A dreadnaught wheel is a wheel with articulated rails attached at the rim to provide a firm footing for the wheel to roll over. These wheels have also been known as "endless railway wheels" when fitted to road locomotives, and were commonly fitted to steam traction engines. They are very similar to pedrail wheels, differing primarily in that their rails are not connected to the wheel directly, but articulated to each other.

Prior to wide adoption of continuous track on vehicles, traction engines were cumbersome and not suited to crossing soft ground or the rough roads and farm tracks of the time. The "endless rails" were flat boards or steel plates loosely attached around the outer circumference of the wheels, which spread the weight of the vehicle over a larger surface and hence made it less likely to get bogged by sinking into soft ground or skidding on slippery tracks.

An early version was patented by James Boydell in August 1846 and February 1854.
Boydell worked with the British steam traction engine manufacturer Charles Burrell & Sons to produce road haulage engines from 1856 that used his continuous track design. Burrell later patented refinements of Boydell's design.

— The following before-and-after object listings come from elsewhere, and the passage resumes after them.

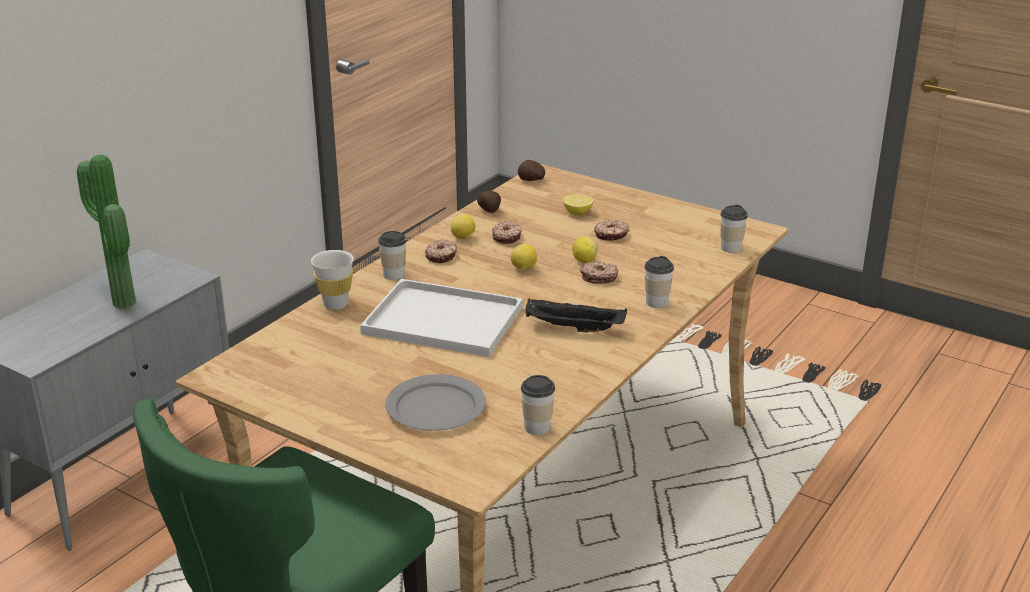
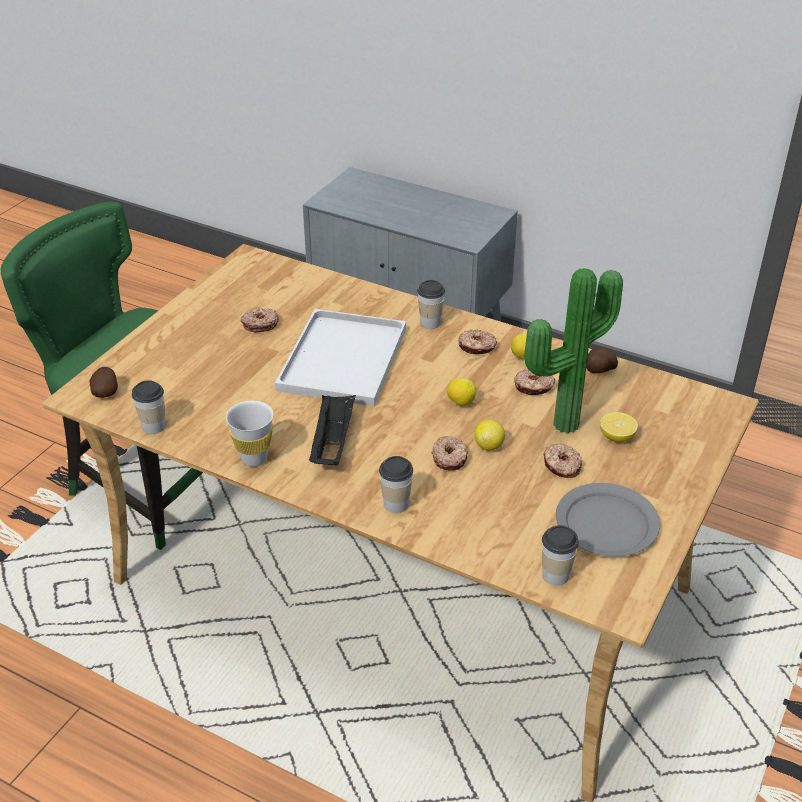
camera: 85 degrees right, 10 degrees up
potted plant [77,154,136,309] -> potted plant moved to [524,268,623,434]
white cup [311,250,354,310] -> white cup moved to [226,401,273,467]
grey plate [385,374,486,431] -> grey plate moved to [556,483,660,557]
potato [518,160,545,181] -> potato moved to [90,367,118,398]
none -> donut [240,308,278,332]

A number of horse-drawn wagons, carts and gun carriages using Boydell's design saw service with the British Army in the Crimean War (October 1853 and February 1856). The Royal Arsenal at Woolwich manufactured the wheels, and a letter of commendation was signed by Sir William Codrington, the General commanding the troops at Sebastapol.

An Australian blacksmith and engineer, Frank Bottrill (1871–1953), after a failed endeavour using wheeled traction engines in outback Australia, and becoming aware of the Boydell wheel, decided to improve the design. In 1907 he patented an "improved road wheel for travelling, useful for traction engines". Bottrill's design used two rows of overlapping rails fastened to the rim with cables to smooth the transition from rail to rail.

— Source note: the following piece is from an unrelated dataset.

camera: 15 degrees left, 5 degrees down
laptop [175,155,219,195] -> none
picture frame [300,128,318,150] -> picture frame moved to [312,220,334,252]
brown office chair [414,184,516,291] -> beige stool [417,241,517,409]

Eventually Bottrill, in association with A. H. MacDonald & Co. of Richmond, Melbourne, began producing steam and oil-based tractors fitted with his wheels. The most famous was known as "Big Lizzie," built in 1915, with a wheel diameter of 7 ft 2 in. At 34 ft long and 45 LT, with two dreadnought wheeled trailers it was capable of carrying a total of 80 LT and effectively making its own roads.

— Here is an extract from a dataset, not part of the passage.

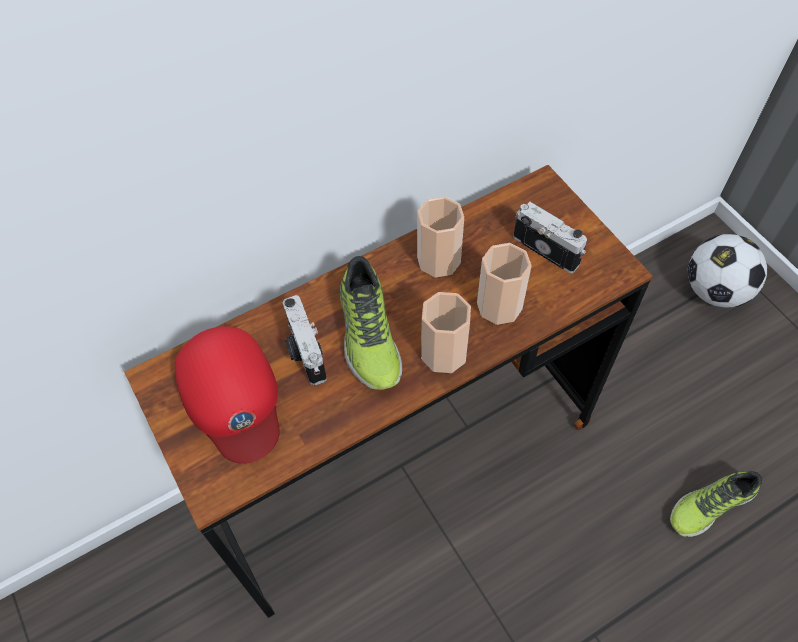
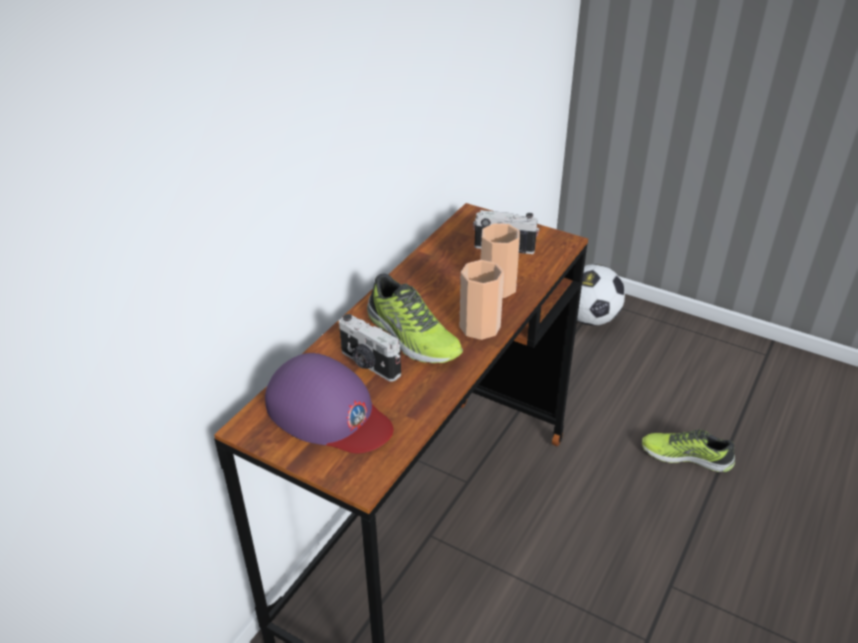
camera: 30 degrees left, 20 degrees down
red cap [175,326,280,464] -> purple cap [265,353,393,453]
cup [417,196,464,278] -> none
shoe [670,471,762,537] -> shoe turned 75 degrees clockwise [642,429,735,472]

Some references also use the term pedrail. The issue is further confused by Bottrill referring to his design as "ped-rail shoes". The two concepts are similar in that they attempt to improve cross-country performance by spreading out the load on a flat surface. The difference is primarily in how the pads are connected; the dreadnaught wheel connects the pads to each other and ride along the wheel, whereas in the pedrail arrangement, introduced in 1903, each pad is connected to a pivot on the wheel itself, and there are no inter-pad connections. Some pedrail systems also include internal suspensions to improve their performance over rough ground. Bottrill's design spans the definition, as its cable attachments are similar to the pedrail connections, albeit much more simple.